BEGIN SUPPLIED MATERIAL

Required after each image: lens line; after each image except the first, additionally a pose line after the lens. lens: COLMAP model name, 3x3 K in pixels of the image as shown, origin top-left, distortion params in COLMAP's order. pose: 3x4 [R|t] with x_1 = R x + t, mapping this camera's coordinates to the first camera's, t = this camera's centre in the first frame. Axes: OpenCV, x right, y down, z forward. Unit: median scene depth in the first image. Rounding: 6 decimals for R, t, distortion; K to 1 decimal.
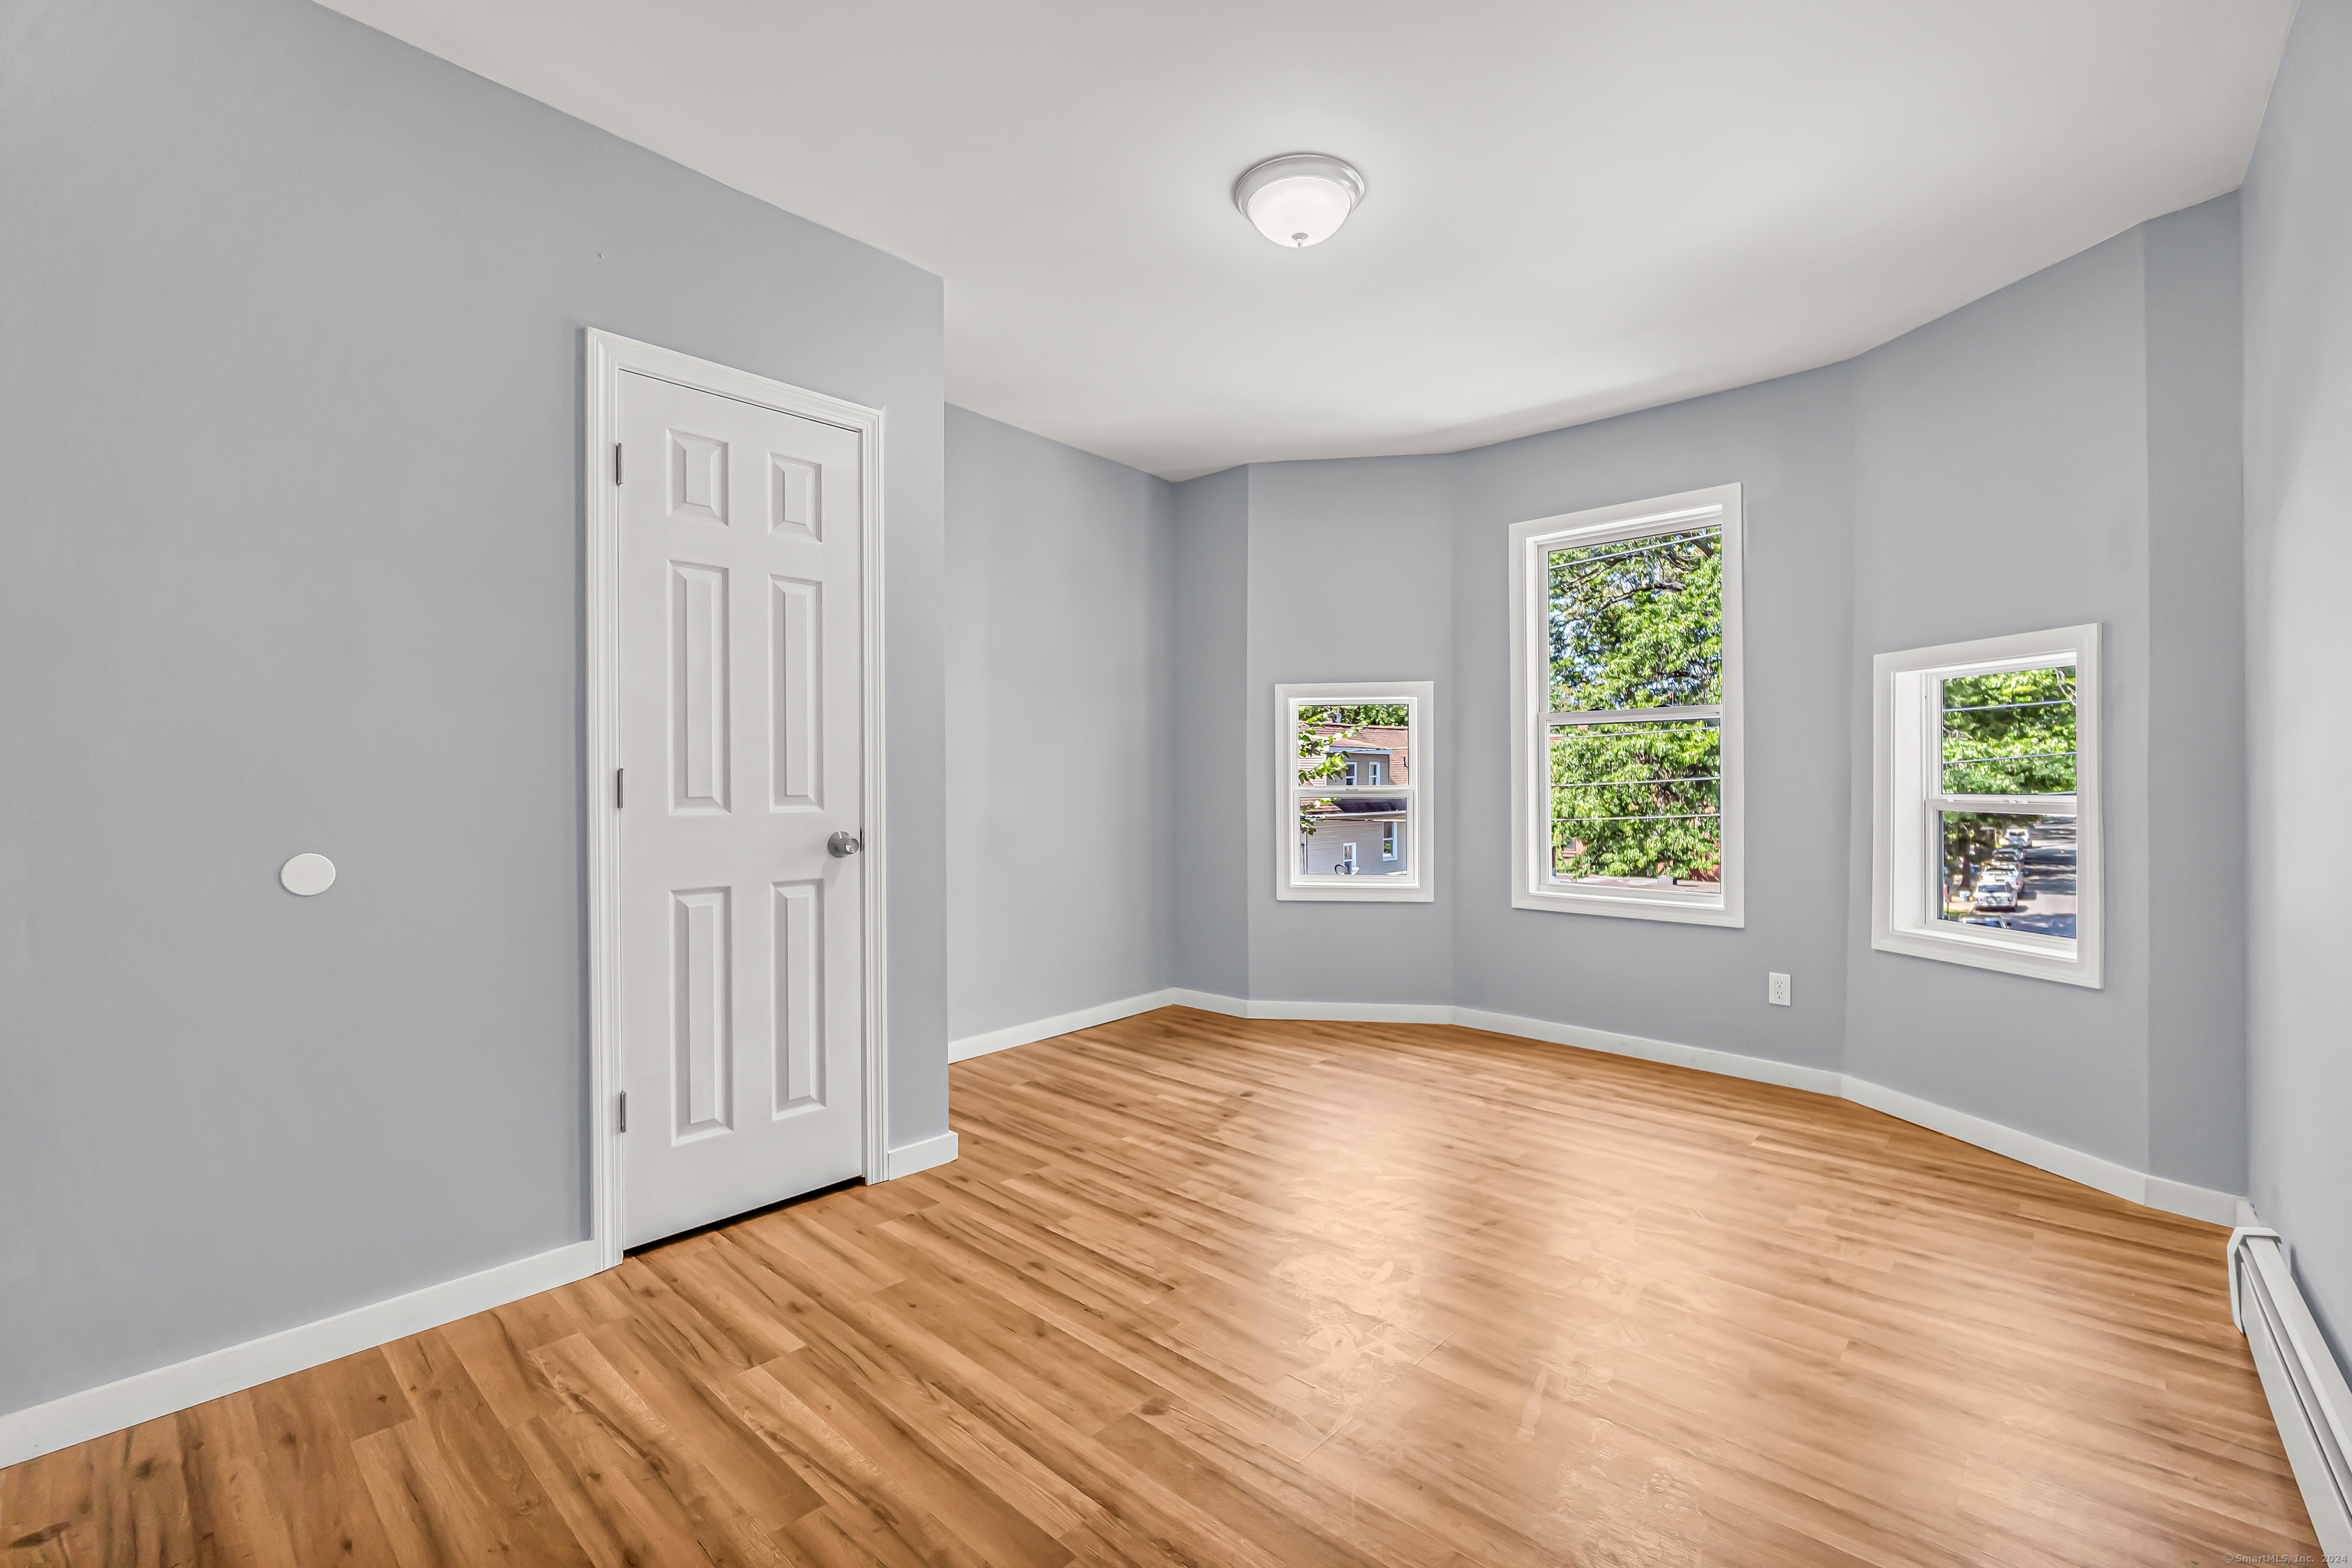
lens RADIAL K [[1011.5, 0, 1166.6], [0, 1011.5, 784.4], [0, 0, 1]] dist [-0.002353, 0.000506]
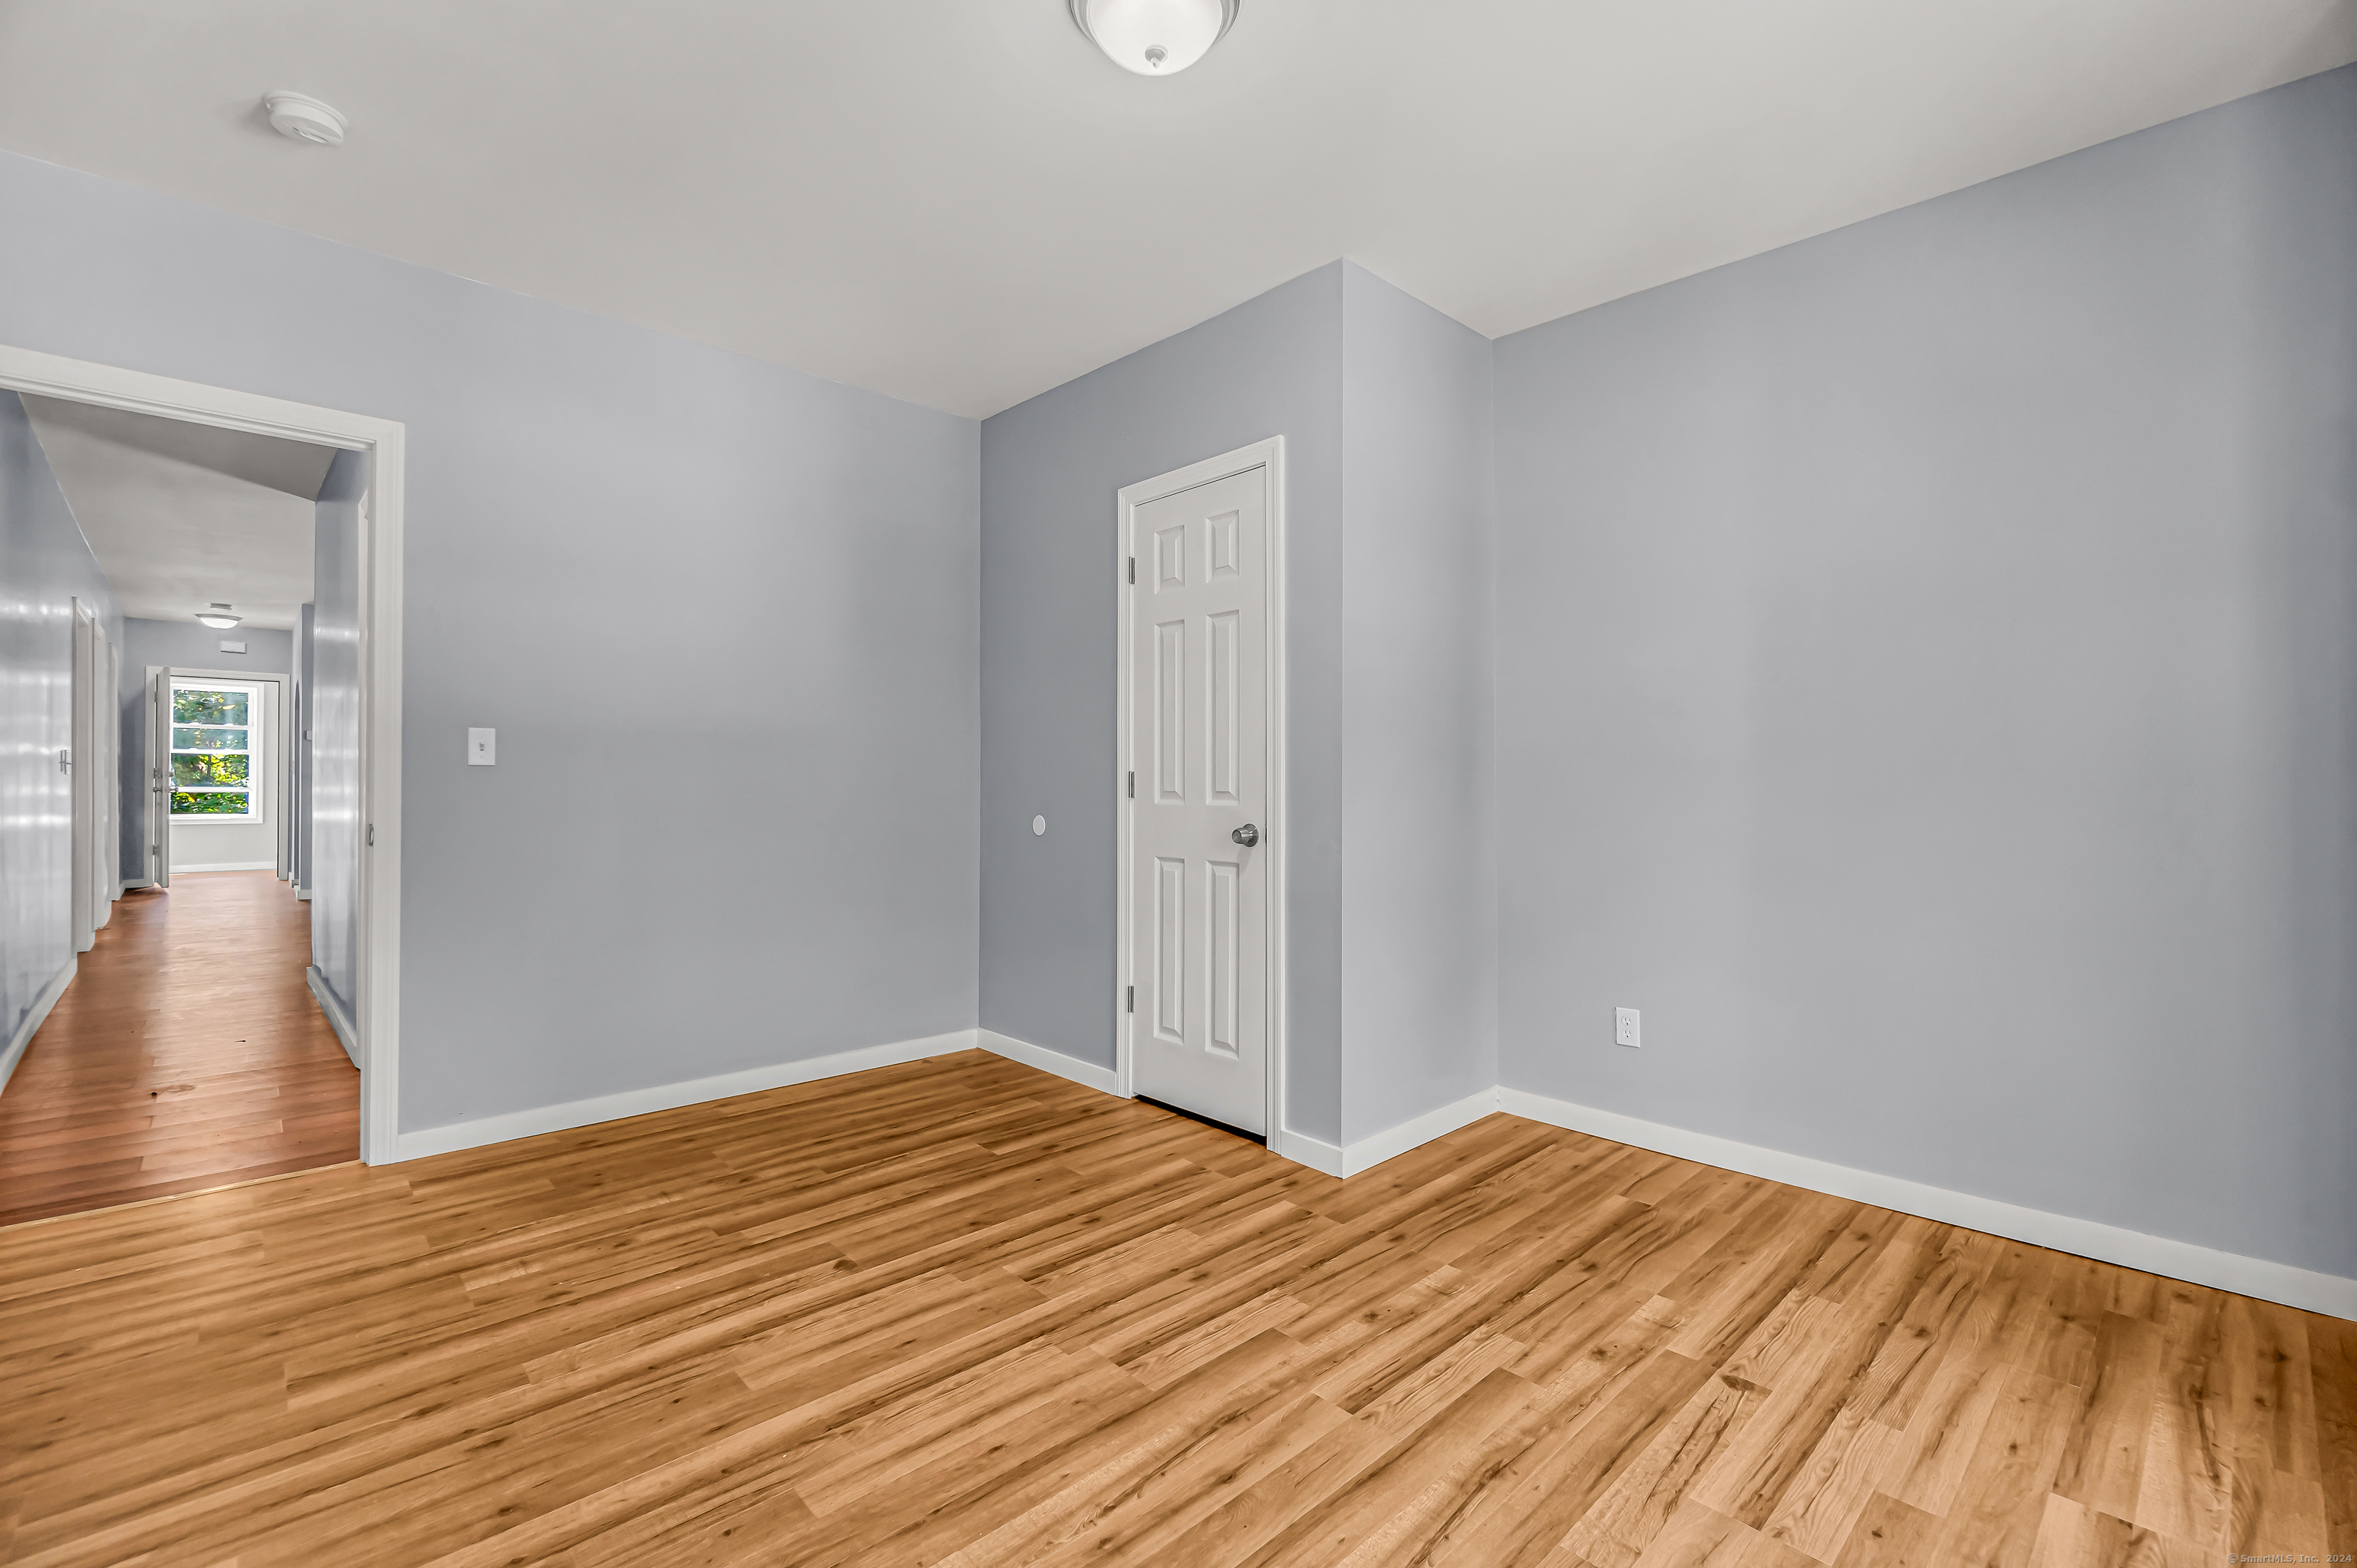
lens RADIAL K [[1013.6, 0, 1169.1], [0, 1013.6, 784.4], [0, 0, 1]] dist [-0.002353, 0.000506]
pose [[-0.068533, 0.004510, -0.997639, 0.853011], [-0.005117, 0.999975, 0.004872, -0.003211], [0.997636, 0.005439, -0.068508, 1.025869]]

END SUPPLIED MATERIAL

▸ **WHAT TO WORK ON**: Rewrite the data above with "lens line" changed to "calibration line" and everything else left as it is. Omit the pictures from your answer.

▸ **WRITTEN SOLUTION**:
Required after each image: calibration line; after each image except the first, additionally a pose line after the lens. lens: COLMAP model name, 3x3 K in pixels of the image as shown, origin top-left, distortion params in COLMAP's order. pose: 3x4 [R|t] with x_1 = R x + t, mapping this camera's coordinates to the first camera's, t = this camera's centre in the first frame. Axes: OpenCV, x right, y down, z forward. Unit: median scene depth in the first image. Rounding: 6 decimals for R, t, distortion; K to 1 decimal.
lens RADIAL K [[1011.5, 0, 1166.6], [0, 1011.5, 784.4], [0, 0, 1]] dist [-0.002353, 0.000506]
lens RADIAL K [[1013.6, 0, 1169.1], [0, 1013.6, 784.4], [0, 0, 1]] dist [-0.002353, 0.000506]
pose [[-0.068533, 0.004510, -0.997639, 0.853011], [-0.005117, 0.999975, 0.004872, -0.003211], [0.997636, 0.005439, -0.068508, 1.025869]]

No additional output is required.